» Goal of the exercise
Copy exactly the line containing "output wire clk_out;" and all lines after it, through the last line of the material below; omit everything before it.

-- Opening Marker --

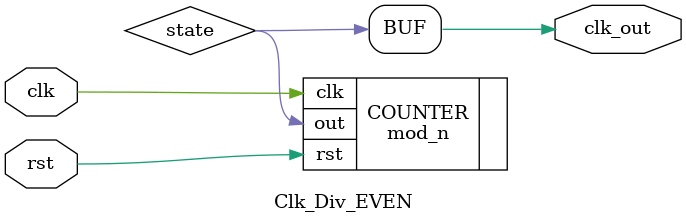
<source format=v>
`timescale 1ns / 1ps

module Clk_Div_EVEN(clk,rst,clk_out);

    parameter N = 2;       //frequency divider number
    
    input  wire clk;
    input  wire rst;
    output wire clk_out;
    
    wire [0 : $clog2(N)-1]state;
    
    mod_n COUNTER (.clk(clk), .rst(rst), .out(state));
    
    assign clk_out = state[0];

endmodule
    

</source>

-- Closing Marker --

» Answer to the exercise
    output wire clk_out;
    
    wire [0 : $clog2(N)-1]state;
    
    mod_n COUNTER (.clk(clk), .rst(rst), .out(state));
    
    assign clk_out = state[0];

endmodule
    

</source>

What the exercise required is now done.